Отрывок:
--------------------
Его остановил при входе в посольство милиционер из будки. Улитин обратился к нему по-английски, высказав свое желание встретиться с послом. Улитин изображал из себя англичанина, свободно изъясняющегося по-французски и читающего по-немецки. Это и был бзик. Вид у него был довольно безумный: его рукописями была набита обыкновенная авоська, а сверху лежали коньки (их просила передать соседям Улитина по квартире какая-то случайно встреченная родственница). Вид коньков в авоське был вдвойне нелеп, поскольку Улитин передвигался с палочкой: у него были перебиты сухожилия после первого ареста до войны, когда он, студент второго курса ИФЛИ, послал антисоветскую записку лектору по марксизму-ленинизму. Не отсюда ли всякое упоминание коньков в его текстах такое комическое и одновременно с оттенком угрозы? (На коньках с энтузиазмом катался и сокурсник Улитина по ИФЛИ, будущий глава КГБ, «Шурик» Шелепин.)
--------------------
Выдержки из данных:
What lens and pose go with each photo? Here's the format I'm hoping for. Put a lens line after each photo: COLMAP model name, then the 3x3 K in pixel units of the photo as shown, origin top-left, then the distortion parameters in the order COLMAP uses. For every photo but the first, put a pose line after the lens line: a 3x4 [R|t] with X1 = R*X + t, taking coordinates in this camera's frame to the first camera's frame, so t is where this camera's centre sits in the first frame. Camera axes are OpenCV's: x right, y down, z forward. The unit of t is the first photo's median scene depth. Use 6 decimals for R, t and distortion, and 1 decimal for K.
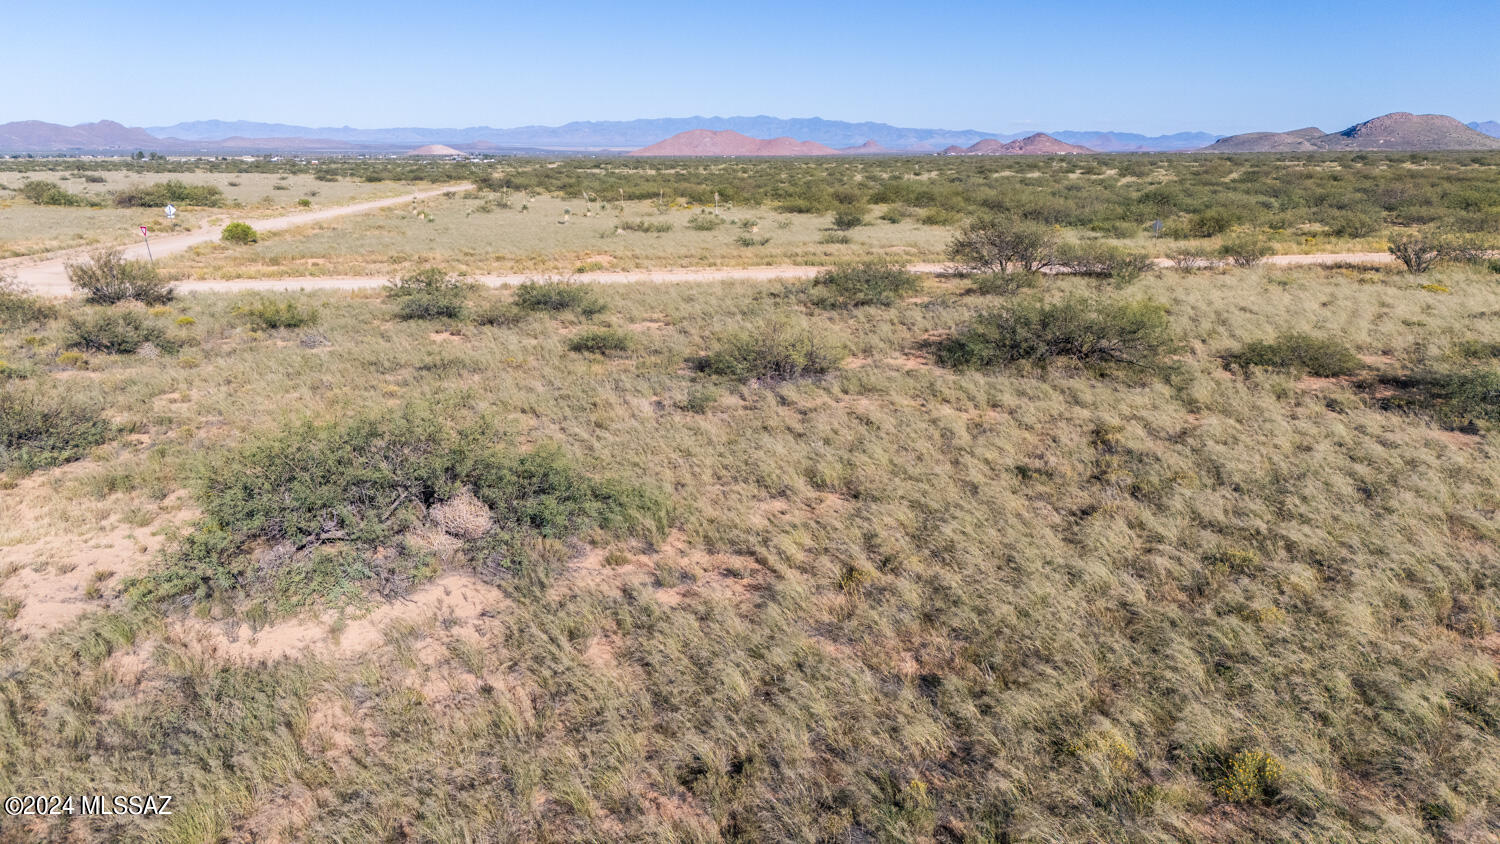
lens RADIAL K [[1121.0, 0, 750.0], [0, 1121.0, 422.0], [0, 0, 1]] dist [0.077625, -0.085573]
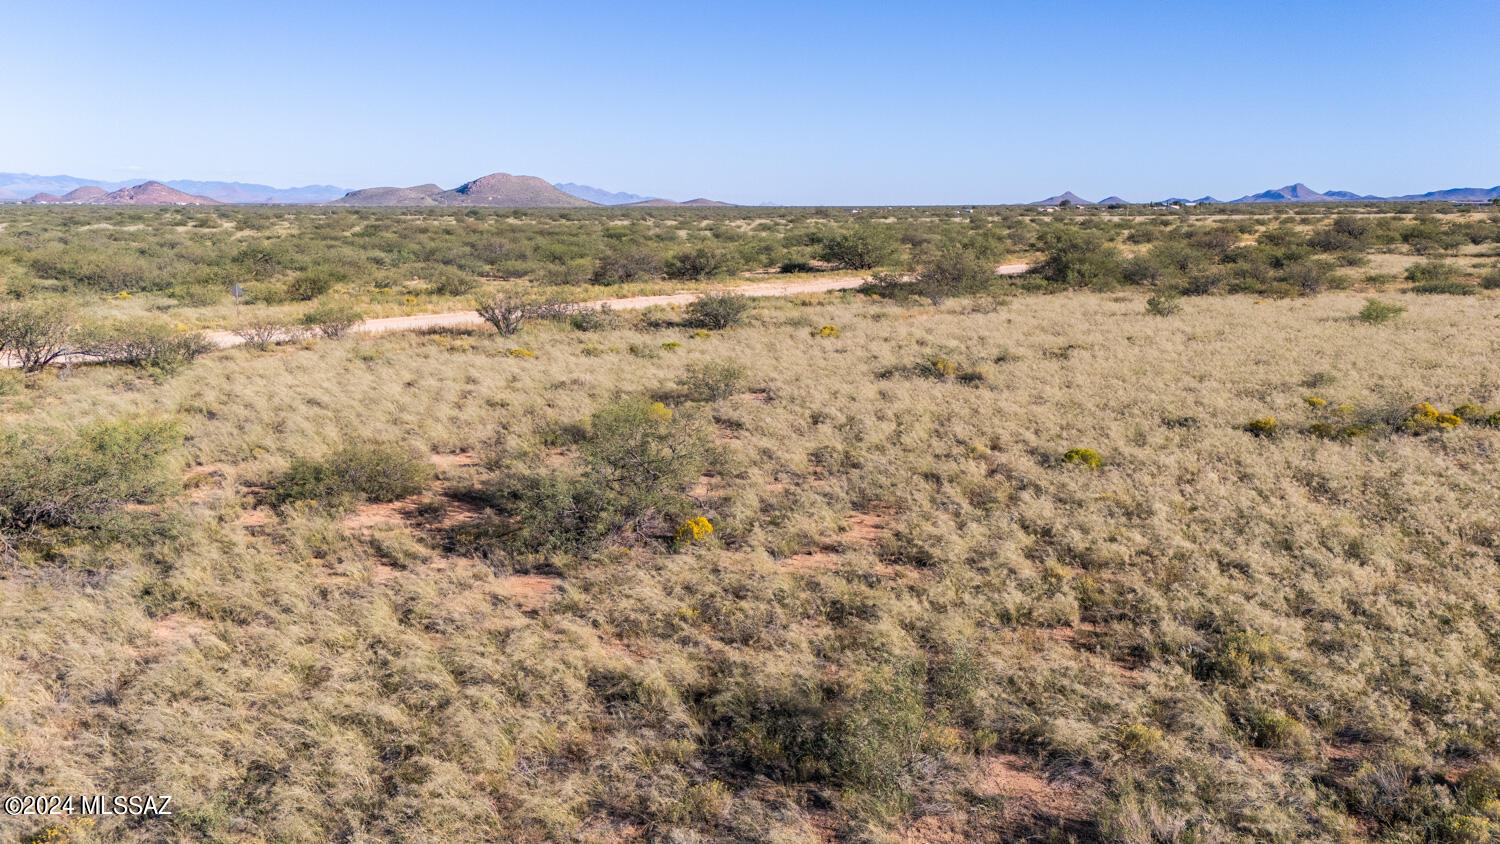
lens RADIAL K [[1118.5, 0, 767.3], [0, 1118.5, 412.7], [0, 0, 1]] dist [0.078524, -0.074596]
pose [[0.745621, -0.116509, 0.656105, 0.082203], [0.150444, 0.988608, 0.004584, -0.025587], [-0.649165, 0.095289, 0.754655, 0.102117]]
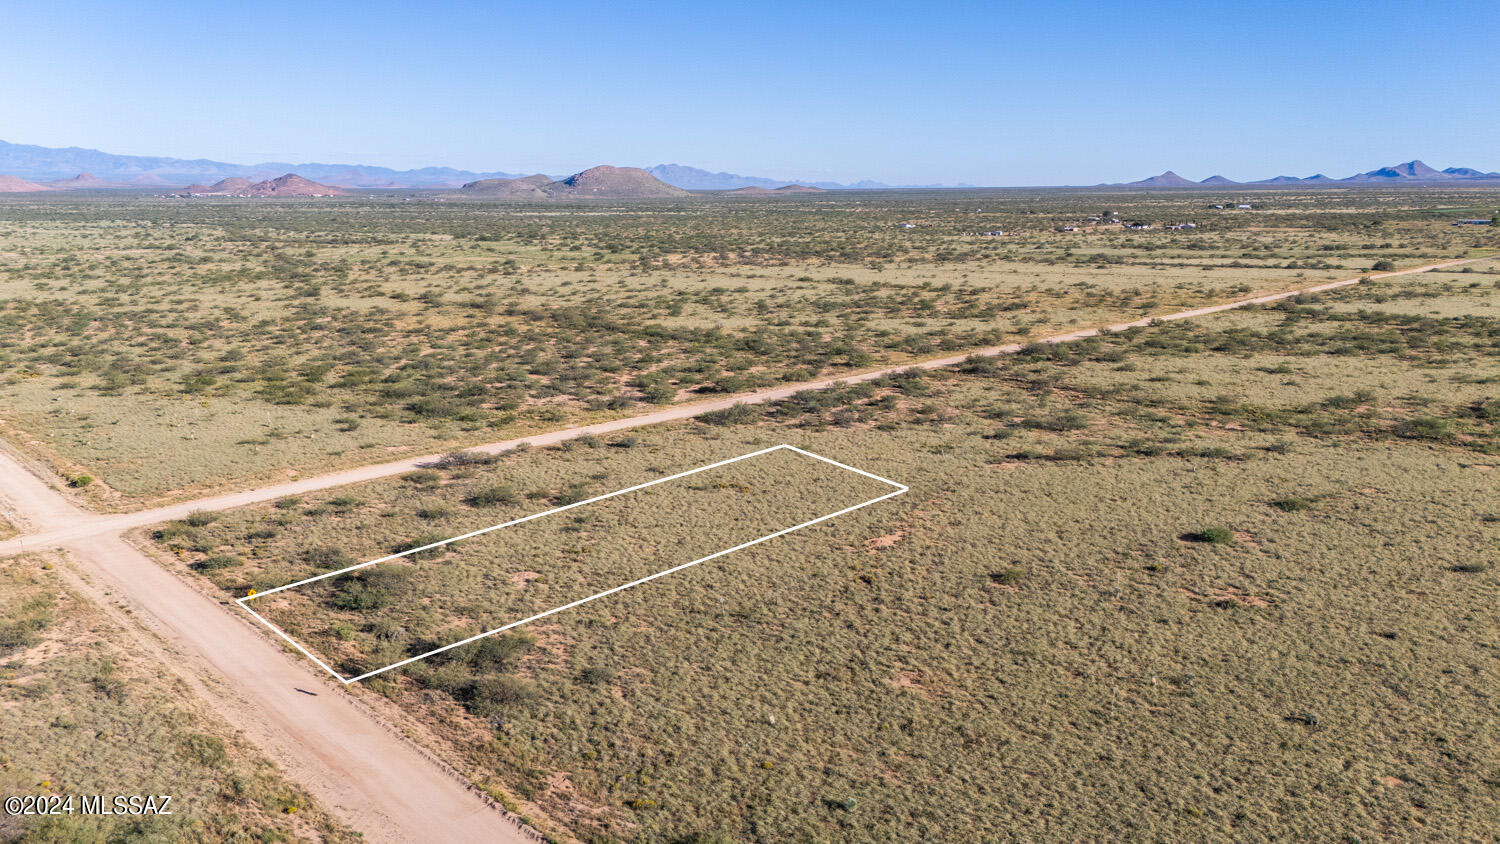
lens RADIAL K [[1118.5, 0, 767.3], [0, 1118.5, 412.7], [0, 0, 1]] dist [0.078524, -0.074596]
pose [[0.802474, -0.120328, 0.584428, -0.492509], [0.138887, 0.990221, 0.013172, -0.115447], [-0.580298, 0.070599, 0.811338, -1.165775]]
--------------------
Что сделать:
**a.** Определите, согласуются ли с отрывком об Улитине три утверждения. Ответьте «да» или «нет» и подтвердите каждый ответ точной цитатой из отрывка. (i) Улитин заговорил с милиционером по-французски. (ii) Коньки в авоське Улитина просила передать его соседям по квартире случайно встреченная родственница. (iii) Когда Улитина впервые арестовали, он учился на третьем курсе ИФЛИ.
**b.** Ответьте по отрывку об Улитине, почему он передвигался с палочкой.
**c.** Продолжите отрывок об Улитине, начав сразу после его последнего предложения.

Ответы по номерам:
**a.**
(i) Нет: «Улитин обратился к нему по-английски».
(ii) Да: «их просила передать соседям Улитина по квартире какая-то случайно встреченная родственница».
(iii) Нет: «студент второго курса ИФЛИ».

**b.** После первого ареста, еще до войны, у него были перебиты сухожилия.

**c.**
Знание немецкого в свое время избавило его от ареста совсем иного рода – спасло ему жизнь. Произошло это в доме родителей, в родной станице, куда он вернулся после первого ареста уже инвалидом, с переломанными ребрами и перебитыми сухожилиями. В станицу вошли немцы. Когда один из офицеров распахнул дверь улитинского дома, тот лежал в постели, с «Фаустом» Гете в руках. Но в углу стояли костыли. Немцы могли спокойно принять его за раненого советского солдата. Его могли расстрелять на месте. Улитин приподнялся с кровати и отчитал вошедшего офицера за то, что тот вошел без стука, на таком изощренном языке Гете и Шиллера, что тот, совершенно ошарашенный, вежливо ретировался.